Comprising three round and one elliptical domed “caverns”, the Hypogeum Ground’s kind and materiality are rooted in these of the Etruscan tombs of Cerveteri (in modern-day Lazio) and formed, too, by the bodily traits of the quarries of Firenzuola, the Tuscan supply of the blue-grey pietra forte fiorentina limestone inset with glowing mica flakes that organized in overlapping strata defines the structure of Etruscan tombs and the Twenty first-century galleries.


An enigmatic stone stair serves as an entry level to the Hypogeum Ground from the Basis’s street-level entrance corridor. This contains a ticket workplace, café bistro, and bookshop with entry to a courtyard backyard designed by Greencure Marilena Baggio Studio (Milan) wherein the define of the museum’s domes is seen. A mezzanine homes the workplaces of the Luigi Rovati Basis.
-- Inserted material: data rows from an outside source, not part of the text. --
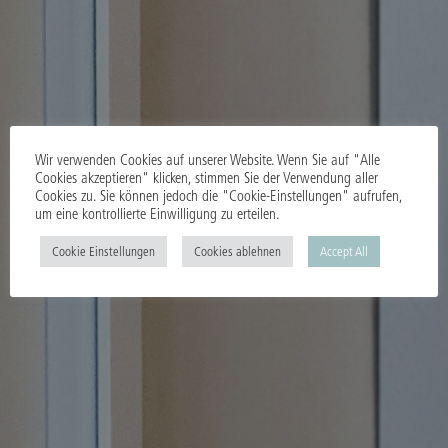
Wir verwenden Cookies auf unserer Website. Wenn Sie auf "Alle
Cookies akzeptieren" klicken, stimmen Sie der Verwendung aller
Cookies zu. Sie können jedoch die "Cookie-Einstellungen" aufrufen,
um eine kontrollierte Einwilligung zu erteilen.
Cookie Einstellungen
Cookies ablehnen
Accept All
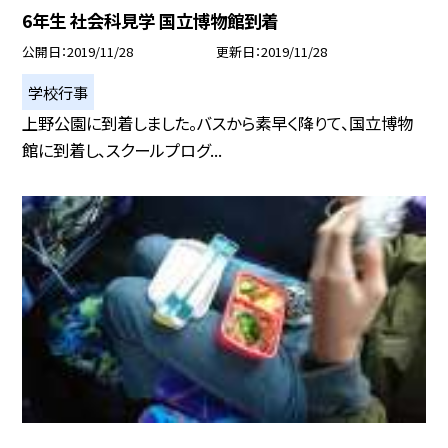
6年生 社会科見学 国立博物館到着
公開日
2019/11/28
更新日
2019/11/28
学校行事
上野公園に到着しました。バスから素早く降りて、国立博物
館に到着し、スクールプログ...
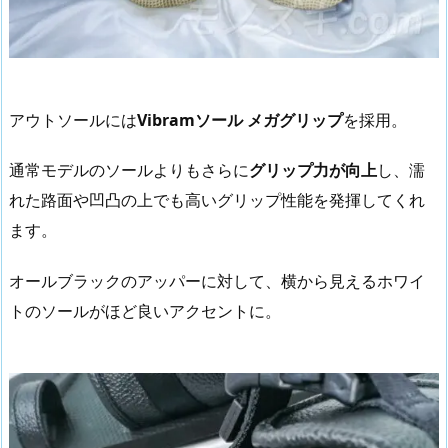
アウトソールには
Vibramソール メガグリップ
を採用。
通常モデルのソールよりもさらに
グリップ力が向上
し、濡
れた路面や凹凸の上でも高いグリップ性能を発揮してくれ
ます。
オールブラックのアッパーに対して、横から見えるホワイ
トのソールがほど良いアクセントに。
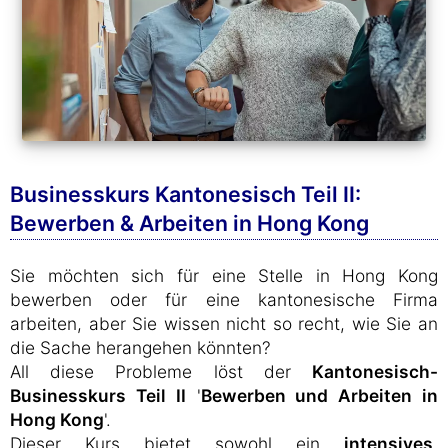
Businesskurs Kantonesisch Teil II:
Bewerben & Arbeiten in Hong Kong
Sie möchten sich für eine Stelle in Hong Kong
bewerben oder für eine kantonesische Firma
arbeiten, aber Sie wissen nicht so recht, wie Sie an
die Sache herangehen könnten?
All diese Probleme löst der
Kantonesisch-
Businesskurs Teil II
'
Bewerben und Arbeiten in
Hong Kong
'.
Dieser Kurs bietet sowohl ein
intensives,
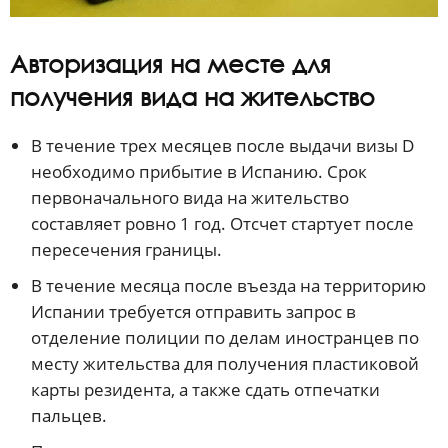
Авторизация на месте для
получения вида на жительство
В течение трех месяцев после выдачи визы D
необходимо прибытие в Испанию. Срок
первоначального вида на жительство
составляет ровно 1 год. Отсчет стартует после
пересечения границы.
В течение месяца после въезда на территорию
Испании требуется отправить запрос в
отделение полиции по делам иностранцев по
месту жительства для получения пластиковой
карты резидента, а также сдать отпечатки
пальцев.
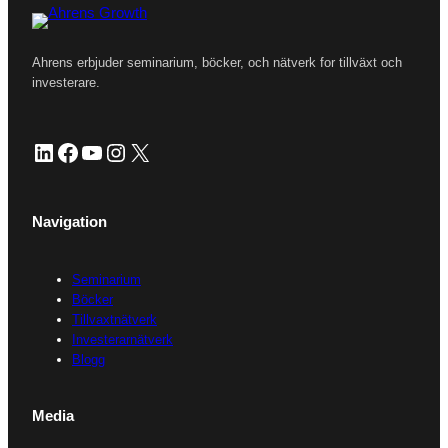
Ahrens erbjuder seminarium, böcker, och nätverk for tillväxt och
investerare.
LinkedIn
Facebook
YouTube
Instagram
X
Navigation
Seminarium
Böcker
Tillvaxtnätverk
Investerarnätverk
Blogg
Media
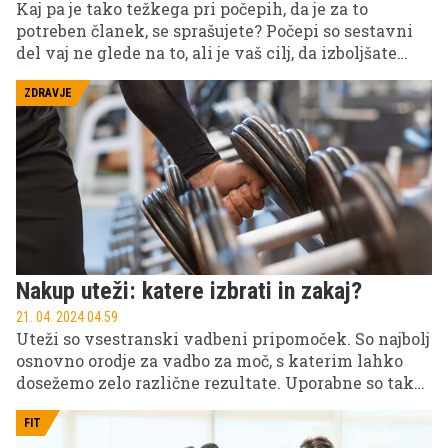
Kaj pa je tako težkega pri počepih, da je za to
potreben članek, se sprašujete? Počepi so sestavni
del vaj ne glede na to, ali je vaš cilj, da izboljšate
vzdržljivost, pridobite mišično maso, povečate
eksplozivnost ali hočete izgubiti odvečno
ZDRAVJE
maščobo/kilograme. A napredek je možen zgolj, če
počepe izvajate pravilno. Čeprav izvajanje te
funkcionalne vaje za krepitev spodnjega dela telesa
ni tehnično zahtevno, nepoučeni počepe skoraj
zagotovo izvajajo napačno. S pravilno tehniko boste
hkrati trenirali noge, trebušne mišice, trup in
zadnjico, v nasprotnem primeru pa lahko tvegate
poškodbo.
Nakup uteži: katere izbrati in zakaj?
21. 04. 2024 04.59
Uteži so vsestranski vadbeni pripomoček. So najbolj
osnovno orodje za vadbo za moč, s katerim lahko
dosežemo zelo različne rezultate. Uporabne so tako
za začetnike kot izkušene uporabnike, pa tudi
starejše, saj med drugim preprečujejo mišično
FIT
The piano nobile has been rearranged and restored sensitively with thought-about modern interventions by Mario Cucinella Architects. The second ground is dwelling to non permanent occasions and exhibitions. The third ground homes the Andrea Aprea restaurant named after the celebrated Milanese chef. The Basis’s research assortment is held within the sub-basement beneath the Hypogeum Ground.


This architectural journey by time and tradition, connecting life and afterlife, previous, current, and future over seven tales has concerned a daring engineering problem. “At one level, the constructing was nearly suspended in mid-air”, says Mario Cucinella, referencing the interval throughout which the superstructure of the palazzo was balanced on slim non permanent foundations as the quantity for the underground museum and the service ground beneath it was excavated. “Coincidentally”, provides Cucinella, “this theme of suspension can also be obvious within the idea for the Etruscan archaeology galleries. We needed to create a suspended ambiance. That’s why the Etruscan vases relaxation on nearly invisible bases giving the impression that they’re floating in mid-air.”